The evidence points to a more fragmented and competitive landscape. While Mythos remains a powerful tool, the data suggests that advanced capabilities are becoming democratized, proving that specialized, smaller models can achieve parity on critical security tasks.
The Replication of High-Stakes Vulnerability Discovery
The Replication of High-Stakes Vulnerability Discovery
The initial focus of the Mythos narrative centered on its ability to autonomously discover and build working exploits against critical infrastructure. Anthropic highlighted Mythos's success in finding flaws in systems like FreeBSD, which was pitched as a benchmark for autonomous discovery.

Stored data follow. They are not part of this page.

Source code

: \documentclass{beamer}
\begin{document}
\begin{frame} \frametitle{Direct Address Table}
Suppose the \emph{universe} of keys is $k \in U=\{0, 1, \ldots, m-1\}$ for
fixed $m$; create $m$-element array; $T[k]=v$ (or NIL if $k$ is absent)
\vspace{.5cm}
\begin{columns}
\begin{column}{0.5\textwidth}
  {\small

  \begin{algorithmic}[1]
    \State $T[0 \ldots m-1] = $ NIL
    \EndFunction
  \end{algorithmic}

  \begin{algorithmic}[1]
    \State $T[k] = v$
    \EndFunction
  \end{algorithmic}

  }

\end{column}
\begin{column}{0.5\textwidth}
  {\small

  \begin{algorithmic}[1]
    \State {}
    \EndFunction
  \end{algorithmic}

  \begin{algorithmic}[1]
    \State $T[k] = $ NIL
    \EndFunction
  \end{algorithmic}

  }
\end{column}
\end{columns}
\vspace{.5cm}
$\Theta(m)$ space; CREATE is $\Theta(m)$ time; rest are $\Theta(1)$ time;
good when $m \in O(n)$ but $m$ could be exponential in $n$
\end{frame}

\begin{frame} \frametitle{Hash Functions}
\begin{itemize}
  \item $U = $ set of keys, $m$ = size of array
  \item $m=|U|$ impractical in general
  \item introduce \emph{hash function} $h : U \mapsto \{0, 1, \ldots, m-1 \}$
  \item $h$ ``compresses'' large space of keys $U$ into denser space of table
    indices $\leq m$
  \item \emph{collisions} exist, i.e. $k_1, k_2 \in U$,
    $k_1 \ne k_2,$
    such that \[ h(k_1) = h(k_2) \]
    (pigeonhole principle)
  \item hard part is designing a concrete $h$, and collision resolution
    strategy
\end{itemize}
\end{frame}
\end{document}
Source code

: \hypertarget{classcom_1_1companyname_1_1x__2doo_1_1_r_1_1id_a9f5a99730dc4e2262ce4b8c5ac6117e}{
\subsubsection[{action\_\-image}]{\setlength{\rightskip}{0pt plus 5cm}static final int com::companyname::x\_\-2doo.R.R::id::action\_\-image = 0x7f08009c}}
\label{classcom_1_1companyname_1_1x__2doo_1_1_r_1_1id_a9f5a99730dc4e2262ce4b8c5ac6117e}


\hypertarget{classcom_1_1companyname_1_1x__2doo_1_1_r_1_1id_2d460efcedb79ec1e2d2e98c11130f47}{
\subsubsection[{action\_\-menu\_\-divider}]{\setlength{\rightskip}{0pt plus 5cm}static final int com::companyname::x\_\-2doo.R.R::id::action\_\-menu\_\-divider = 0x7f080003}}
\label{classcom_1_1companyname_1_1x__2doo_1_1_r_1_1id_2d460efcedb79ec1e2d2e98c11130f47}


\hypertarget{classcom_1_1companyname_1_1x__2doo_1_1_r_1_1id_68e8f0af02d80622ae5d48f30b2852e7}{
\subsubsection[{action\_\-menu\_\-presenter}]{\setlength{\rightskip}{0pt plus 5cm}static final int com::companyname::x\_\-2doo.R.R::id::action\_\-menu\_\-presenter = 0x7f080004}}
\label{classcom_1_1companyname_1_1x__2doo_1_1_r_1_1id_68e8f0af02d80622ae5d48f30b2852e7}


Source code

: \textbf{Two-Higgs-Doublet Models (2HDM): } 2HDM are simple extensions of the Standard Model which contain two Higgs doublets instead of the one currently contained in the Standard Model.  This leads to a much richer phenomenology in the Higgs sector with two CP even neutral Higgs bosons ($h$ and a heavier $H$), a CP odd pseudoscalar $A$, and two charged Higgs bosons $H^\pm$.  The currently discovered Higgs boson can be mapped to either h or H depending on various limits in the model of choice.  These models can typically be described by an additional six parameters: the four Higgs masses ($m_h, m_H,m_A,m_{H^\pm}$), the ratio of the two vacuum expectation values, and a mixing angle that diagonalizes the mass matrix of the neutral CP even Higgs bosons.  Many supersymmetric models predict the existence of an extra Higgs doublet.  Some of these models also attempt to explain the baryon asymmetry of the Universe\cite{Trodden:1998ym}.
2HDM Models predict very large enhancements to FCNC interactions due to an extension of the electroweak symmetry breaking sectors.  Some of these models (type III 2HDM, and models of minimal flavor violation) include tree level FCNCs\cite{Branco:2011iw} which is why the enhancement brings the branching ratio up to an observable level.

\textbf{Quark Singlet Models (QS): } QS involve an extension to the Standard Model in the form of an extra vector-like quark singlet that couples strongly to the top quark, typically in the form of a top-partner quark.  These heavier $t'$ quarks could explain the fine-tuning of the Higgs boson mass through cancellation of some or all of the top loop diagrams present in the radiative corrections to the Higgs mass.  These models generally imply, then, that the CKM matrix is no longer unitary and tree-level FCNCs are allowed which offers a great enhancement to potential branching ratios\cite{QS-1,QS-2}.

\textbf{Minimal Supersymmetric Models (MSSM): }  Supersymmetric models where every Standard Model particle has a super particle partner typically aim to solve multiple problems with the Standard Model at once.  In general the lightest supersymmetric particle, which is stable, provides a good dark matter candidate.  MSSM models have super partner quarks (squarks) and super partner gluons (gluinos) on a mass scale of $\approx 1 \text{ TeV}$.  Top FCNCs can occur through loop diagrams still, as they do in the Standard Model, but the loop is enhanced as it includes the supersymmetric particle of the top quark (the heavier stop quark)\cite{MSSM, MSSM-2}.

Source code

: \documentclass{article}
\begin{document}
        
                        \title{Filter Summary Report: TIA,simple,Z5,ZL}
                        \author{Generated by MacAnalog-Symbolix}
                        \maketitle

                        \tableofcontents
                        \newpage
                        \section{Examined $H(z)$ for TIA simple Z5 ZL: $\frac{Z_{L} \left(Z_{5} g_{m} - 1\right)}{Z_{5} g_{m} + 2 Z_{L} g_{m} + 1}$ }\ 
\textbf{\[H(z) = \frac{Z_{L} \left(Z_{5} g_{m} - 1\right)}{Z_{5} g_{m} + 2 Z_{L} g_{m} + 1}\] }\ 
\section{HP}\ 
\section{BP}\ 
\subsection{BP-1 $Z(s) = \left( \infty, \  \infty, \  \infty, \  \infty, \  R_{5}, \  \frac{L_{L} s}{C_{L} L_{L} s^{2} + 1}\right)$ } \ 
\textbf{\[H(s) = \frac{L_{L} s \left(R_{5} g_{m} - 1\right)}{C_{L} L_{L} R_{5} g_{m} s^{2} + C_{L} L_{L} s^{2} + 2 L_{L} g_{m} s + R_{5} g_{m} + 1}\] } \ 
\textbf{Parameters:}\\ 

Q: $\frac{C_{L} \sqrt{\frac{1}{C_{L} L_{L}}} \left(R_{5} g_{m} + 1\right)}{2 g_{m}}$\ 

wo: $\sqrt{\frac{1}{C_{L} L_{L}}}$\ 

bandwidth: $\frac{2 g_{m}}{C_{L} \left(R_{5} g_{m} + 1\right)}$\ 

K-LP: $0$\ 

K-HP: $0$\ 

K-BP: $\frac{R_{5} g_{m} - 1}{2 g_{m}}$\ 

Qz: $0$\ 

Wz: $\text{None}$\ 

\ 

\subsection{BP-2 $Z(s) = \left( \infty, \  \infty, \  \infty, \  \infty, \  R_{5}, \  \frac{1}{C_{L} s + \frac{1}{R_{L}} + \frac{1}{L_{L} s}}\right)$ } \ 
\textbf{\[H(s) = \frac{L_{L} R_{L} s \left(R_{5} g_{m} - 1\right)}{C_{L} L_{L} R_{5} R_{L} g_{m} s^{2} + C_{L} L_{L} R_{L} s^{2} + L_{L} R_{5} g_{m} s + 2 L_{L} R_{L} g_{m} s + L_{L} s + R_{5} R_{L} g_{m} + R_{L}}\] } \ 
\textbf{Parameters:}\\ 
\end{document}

Independent efforts have quickly matched this performance. AISLE, which has been running AI-assisted bug hunting on open-source code since mid-2025, reported finding 15 vulnerabilities in OpenSSL and five in curl, using a range of models to test the limits of open-source capability. When tested against the FreeBSD NFS bug (CVE-2026-4747), AISLE found that all eight models tested—including GPT-OSS-20b, a model with only 3.6 billion parameters—flagged the memory flaw as critical.
Furthermore, these smaller models did not just identify the flaw; they provided plausible exploitation paths. GPT-OSS-120b, for instance, generated a gadget sequence that came close to the actual exploit used in the vulnerability. Even Kimi K2 demonstrated an understanding of lateral movement, figuring out how the attack could automatically spread from one compromised machine to others—a crucial detail that was not highlighted by Anthropic.
The Limits of Capability: Where Small Models Shine
The true test of AI prowess in cybersecurity is not just finding a bug, but engineering a functional exploit. The complexity of the challenge becomes apparent when comparing the success rates across different model architectures.
While Mythos successfully demonstrated its ability to split a large payload across 15 separate network requests to bypass size restrictions, the open models found alternative, workable paths, even if they didn't replicate the exact trick. The OpenBSD bug presented a different challenge, requiring a deep mathematical grasp of integer overflows and list states. Here, the performance varied wildly. GPT-OSS-120b was able to reconstruct the full, publicly described exploit chain in a single run, even proposing the actual patch as the fix.
In contrast, the same OpenBSD bug saw Qwen3 32B declare the code "robust to such scenarios," while Vidoc Security noted that Claude Opus 4.6 reproduced the vulnerability in three out of three runs, while GPT-5.4 failed every time. This disparity illustrates what researchers call "the jagged frontier"—a capability boundary that is highly uneven and model-specific.
The Fragmentation of AI Security Expertise
The findings dismantle the idea of a single, monolithic "best" model for cybersecurity. The performance metrics reveal that model effectiveness is acutely dependent on the specific type of vulnerability being analyzed.
For instance, the initial memory bug in FreeBSD was a common challenge, successfully tackled by multiple models. However, the OpenBSD bug requires specialized knowledge of low-level memory management and mathematical logic. The fact that different models exhibit vastly different success rates on the same code sample—sometimes succeeding, sometimes failing—underscores that AI security expertise is not a uniform commodity.
This suggests that the current state of the art is not defined by sheer parameter count or proprietary access, but by the model's ability to specialize. The open-source ecosystem, by forcing replication and comparison, is rapidly mapping out these specific, high-utility capabilities, proving that smaller, focused models can be highly effective when paired with targeted, expert prompting and rigorous testing.